Não admira. O seu modelo de negócio é cobrar uma subscrição, vender espaço publicitário e obter os dados dos utilizadores para os vender a terceiros. Para isso, há que assegurar o máximo tempo de utilização da app. O “companheiro virtual” não gosta de nós, nem está empenhado no nosso bem-estar.
Não tem sentimentos, mas parece ter…
E assim, ainda Alice não tinha sido capaz de retornar do “país das maravilhas”, que são as redes sociais, e já mergulhou num mais perigoso e viciante, onde agora já não é apenas a nossa atenção que é sequestrada, mas a nossa intimidade.
Trocamos o esforço de fazer e manter amigos e cultivar relações saudáveis com colegas e familiares por um “mentor”, “amigo”, “namorado” que não nos contraria nem nunca se sente negligenciado. A quem pedimos conselhos, recomendações, conforto moral para os dilemas que nos assolam e inclusive prazer sexual (de acordo com informação divulgada, sexo é o segundo tópico mais abordado).

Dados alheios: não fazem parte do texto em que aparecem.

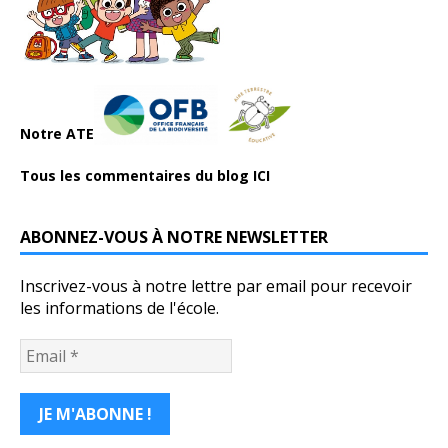
Notre ATE
Tous les commentaires du blog ICI
ABONNEZ-VOUS À NOTRE NEWSLETTER
Inscrivez-vous à notre lettre par email pour recevoir
les informations de l'école.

O Regulamento da Inteligência Artificial proíbe “sistema de IA que explore vulnerabilidades de uma pessoa singular (…) devid(o) à sua idade, incapacidade ou situação socioeconómica específica, com o objetivo ou o efeito de distorcer substancialmente o comportamento dessa pessoa”. Naturalmente, não é possível afirmar que as empresas criadoras de AI companions visam distorcer comportamentos, mas não o fazem? Ou não existe, pelo menos, um perigo sério de o fazerem? O regulamento também obriga a medidas para gerir risco elevado de um sistema ter repercussões negativas em menores de 18 anos ou pessoas vulneráveis. No entanto, as AI companion apps estão disponíveis e desconhece-se que medidas de gestão do risco foram implementadas.

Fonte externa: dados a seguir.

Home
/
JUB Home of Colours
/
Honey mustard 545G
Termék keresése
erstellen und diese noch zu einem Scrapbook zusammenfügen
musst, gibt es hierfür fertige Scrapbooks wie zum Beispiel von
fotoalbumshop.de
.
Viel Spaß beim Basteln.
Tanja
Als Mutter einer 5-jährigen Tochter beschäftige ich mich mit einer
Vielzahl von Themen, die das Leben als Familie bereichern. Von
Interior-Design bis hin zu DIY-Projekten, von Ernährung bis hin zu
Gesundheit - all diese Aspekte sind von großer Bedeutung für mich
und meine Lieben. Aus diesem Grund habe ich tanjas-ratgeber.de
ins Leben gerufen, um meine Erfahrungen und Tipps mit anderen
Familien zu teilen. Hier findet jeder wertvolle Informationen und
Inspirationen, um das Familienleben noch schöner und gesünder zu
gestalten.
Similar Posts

Nos EUA, os pais de Sewell Setzer interpuseram uma ação por produto defeituoso. Numa decisão preliminar, o juiz veio admitir o processo, depois de a AI companion ter alegado que não vendia um produto, mas um serviço e que estava protegida pela Primeira Emenda da Constituição. Uma vitória neste processo seria um primeiro passo para uma efetiva responsabilização das empresas pelos produtos que desenvolvem.
No entretanto, estejamos alerta, por nós e pelos que nos rodeiam, para não substituirmos uma relação humana – com os seus desafios – por um papagaio eletrónico, que nunca nos visitará quando estamos doentes, não nos apresentará à nossa alma gémea nem nos recomendará para um emprego. A vida é aqui e agora, no mundo real.